2000’lerin başında Taliban yönetiminin yıkılmasından sonra Afganistan’da hem İslam hem de ataerkilliğin merkezi devletin yok denecek kadar zayıf olduğu bir ortamda nasıl şekillendiği, 2011’de başlayan Arap ayaklanmaları, Occupy Hareketi, Wall Street’i işgal et eylemleri, Gezi Direnişi ile birlikte kadına yönelik şiddetin değişen biçimleri ortaya çıktı. Siyasal İslam’a, baskıcı rejimlere karşı direnişin en önünde yer alan kadınlara karşı şiddet, siyasal sindirmeyi amaçlayan saldırı biçimlerine dönüştü.
Muktedirler kadına yönelik şiddetin değişen biçimlerini güçlerini kaybetme risklerine karşı yeni ve geçmişten farklı argüman ve yöntemlerle daha şiddetli saldırı biçimlerine dönüştürdü. Edirnekapı’daki kadın cinayeti ile ortaya çıkan vahşet yıllardır uygulanılan bu saldırı biçimlerinin sonucuydu. Neoliberalizmin sonucu artan yoksulluk, işsizlik, geleceksizlik kaygısının sorumlusu olarak kadınlar hedef tahtası haline getirildi. Kadınlar artan yoksulluğun sorumlusu ilan edildi.
Klasik ataerkillik sistemlerinin kendine özgü bir şiddet biçimi vardı. Kadınların tek başlı hanelerin mülkü addedildiği devirlerde namus diyerek kendileri üzerindeki tasarruf hakkı aile, aşiret, mahalle gibi topluluklara aitti.
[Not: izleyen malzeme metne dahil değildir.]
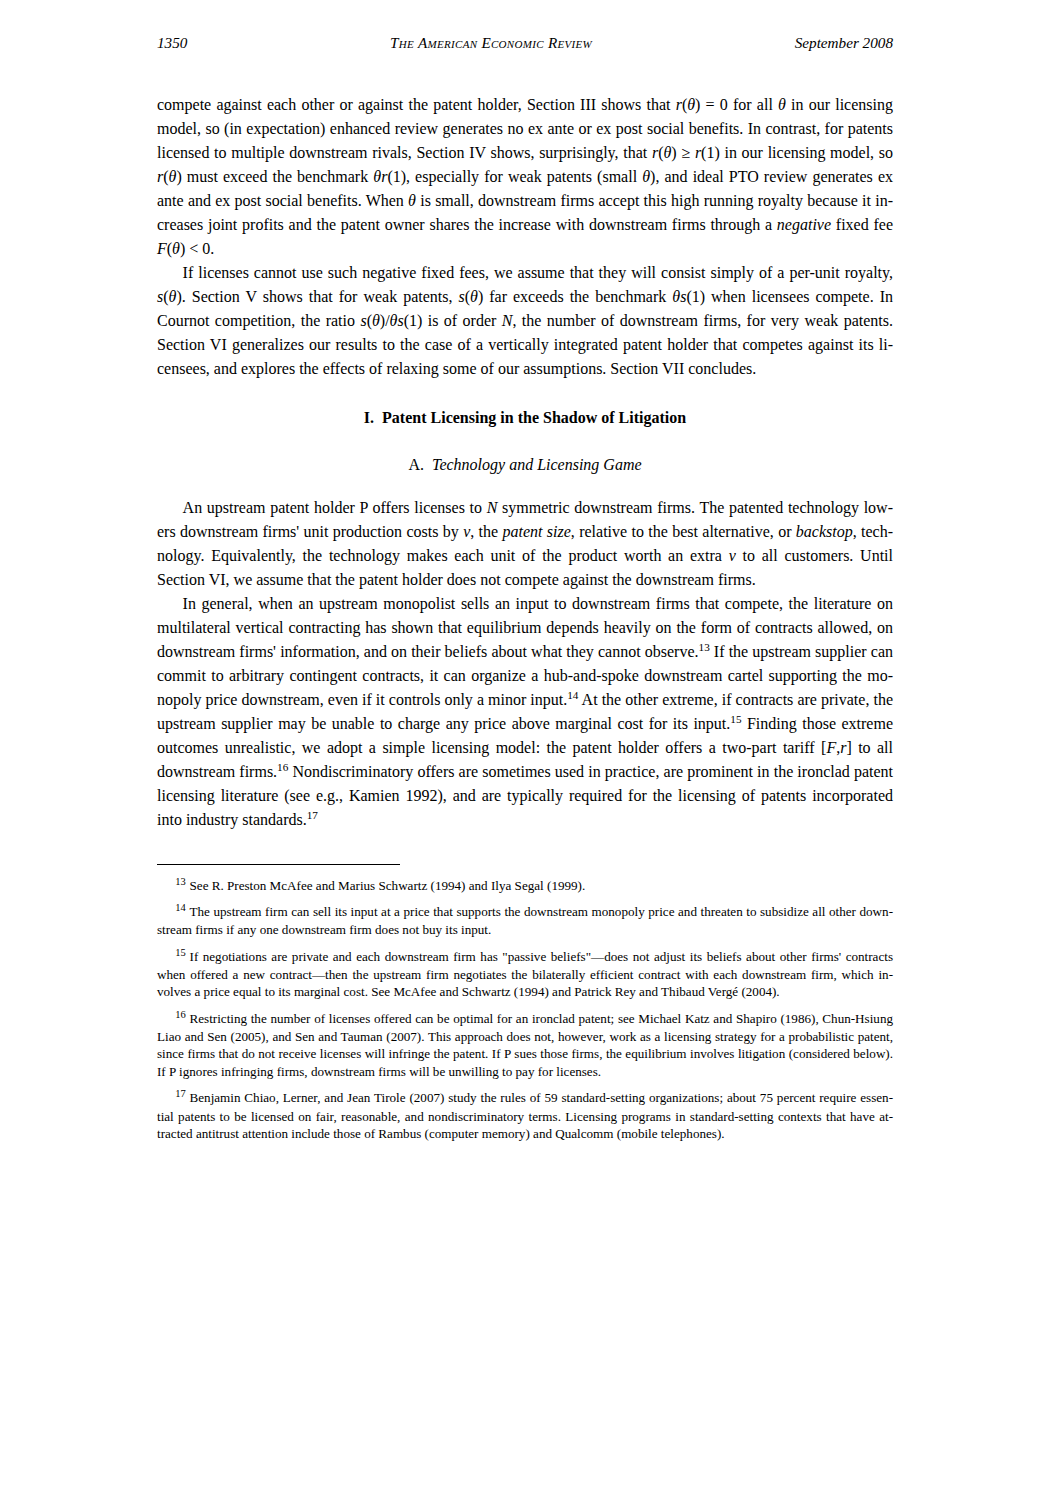1350 The American Economic Review September 2008
compete against each other or against the patent holder, Section III shows that r(θ) = 0 for all θ in our licensing model, so (in expectation) enhanced review generates no ex ante or ex post social benefits. In contrast, for patents licensed to multiple downstream rivals, Section IV shows, surprisingly, that r(θ) ≥ r(1) in our licensing model, so r(θ) must exceed the benchmark θr(1), especially for weak patents (small θ), and ideal PTO review generates ex ante and ex post social benefits. When θ is small, downstream firms accept this high running royalty because it increases joint profits and the patent owner shares the increase with downstream firms through a negative fixed fee F(θ) < 0.
If licenses cannot use such negative fixed fees, we assume that they will consist simply of a per-unit royalty, s(θ). Section V shows that for weak patents, s(θ) far exceeds the benchmark θs(1) when licensees compete. In Cournot competition, the ratio s(θ)/θs(1) is of order N, the number of downstream firms, for very weak patents. Section VI generalizes our results to the case of a vertically integrated patent holder that competes against its licensees, and explores the effects of relaxing some of our assumptions. Section VII concludes.
I. Patent Licensing in the Shadow of Litigation
A. Technology and Licensing Game
An upstream patent holder P offers licenses to N symmetric downstream firms. The patented technology lowers downstream firms' unit production costs by v, the patent size, relative to the best alternative, or backstop, technology. Equivalently, the technology makes each unit of the product worth an extra v to all customers. Until Section VI, we assume that the patent holder does not compete against the downstream firms.
In general, when an upstream monopolist sells an input to downstream firms that compete, the literature on multilateral vertical contracting has shown that equilibrium depends heavily on the form of contracts allowed, on downstream firms' information, and on their beliefs about what they cannot observe.13 If the upstream supplier can commit to arbitrary contingent contracts, it can organize a hub-and-spoke downstream cartel supporting the monopoly price downstream, even if it controls only a minor input.14 At the other extreme, if contracts are private, the upstream supplier may be unable to charge any price above marginal cost for its input.15 Finding those extreme outcomes unrealistic, we adopt a simple licensing model: the patent holder offers a two-part tariff [F,r] to all downstream firms.16 Nondiscriminatory offers are sometimes used in practice, are prominent in the ironclad patent licensing literature (see e.g., Kamien 1992), and are typically required for the licensing of patents incorporated into industry standards.17
See R. Preston McAfee and Marius Schwartz (1994) and Ilya Segal (1999).
The upstream firm can sell its input at a price that supports the downstream monopoly price and threaten to subsidize all other downstream firms if any one downstream firm does not buy its input.
If negotiations are private and each downstream firm has "passive beliefs"—does not adjust its beliefs about other firms' contracts when offered a new contract—then the upstream firm negotiates the bilaterally efficient contract with each downstream firm, which involves a price equal to its marginal cost. See McAfee and Schwartz (1994) and Patrick Rey and Thibaud Vergé (2004).
Restricting the number of licenses offered can be optimal for an ironclad patent; see Michael Katz and Shapiro (1986), Chun-Hsiung Liao and Sen (2005), and Sen and Tauman (2007). This approach does not, however, work as a licensing strategy for a probabilistic patent, since firms that do not receive licenses will infringe the patent. If P sues those firms, the equilibrium involves litigation (considered below). If P ignores infringing firms, downstream firms will be unwilling to pay for licenses.
Benjamin Chiao, Lerner, and Jean Tirole (2007) study the rules of 59 standard-setting organizations; about 75 percent require essential patents to be licensed on fair, reasonable, and nondiscriminatory terms. Licensing programs in standard-setting contexts that have attracted antitrust attention include those of Rambus (computer memory) and Qualcomm (mobile telephones).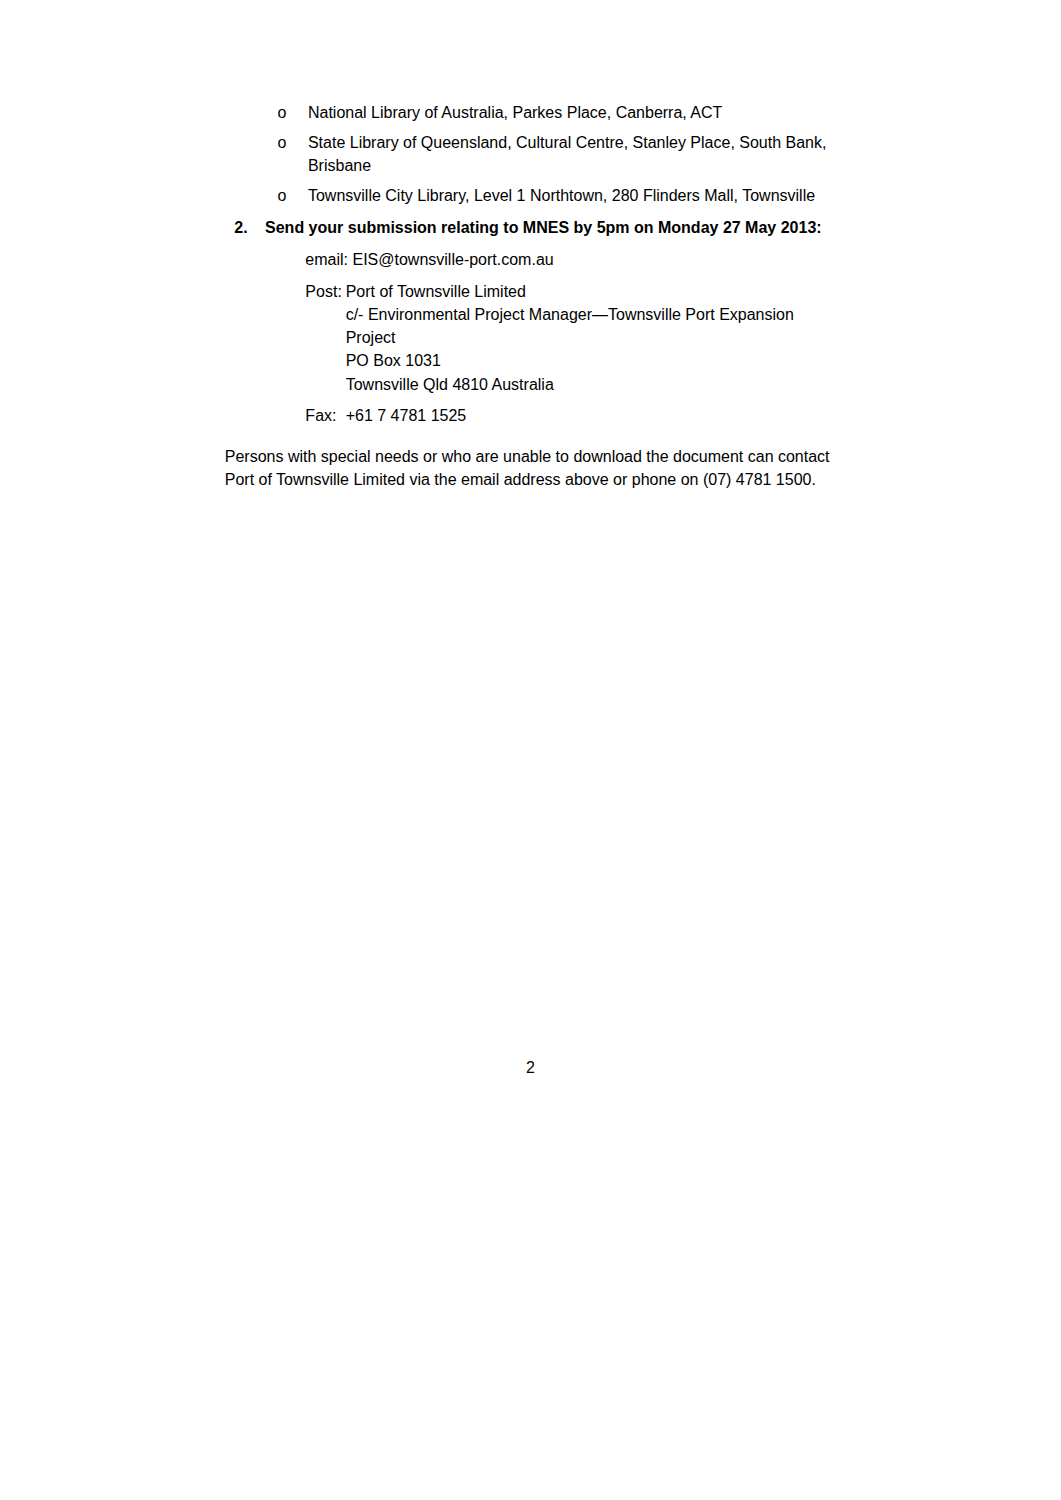National Library of Australia, Parkes Place, Canberra, ACT
State Library of Queensland, Cultural Centre, Stanley Place, South Bank, Brisbane
Townsville City Library, Level 1 Northtown, 280 Flinders Mall, Townsville
Send your submission relating to MNES by 5pm on Monday 27 May 2013:
email: EIS@townsville-port.com.au
Post:
Port of Townsville Limited
c/- Environmental Project Manager—Townsville Port Expansion Project
PO Box 1031
Townsville Qld 4810 Australia
Fax:
+61 7 4781 1525
Persons with special needs or who are unable to download the document can contact Port of Townsville Limited via the email address above or phone on (07) 4781 1500.
2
Kadınların kamuda görünürlüğünün artmasıyla ve kadın hareketinin yükselişi ile temel amacı yıldırma ve direnişi kırma olan yeni toplu saldırı biçimleri gördük.
∗∗∗
İşsizlik, güvencesizlik, mülksüzleşme sonucunda “erkeklik yükümlülüklerini” yerine getiremeyen ellerinde “erkekliklerinden başka” hiçbir şey kalmamış incel gibi isimlerle sosyal medyada da yaygınlaşan erkek kitleleri ortaya çıktı. İddiaları kadınların haklarının kendilerini mağdur ettiğiydi. Yıllardır sürdürülen kadın düşmanı söylemlere ülkemizde de kadına yönelik şiddetin artışını, kadın cinayetleri salgınını yaşıyoruz.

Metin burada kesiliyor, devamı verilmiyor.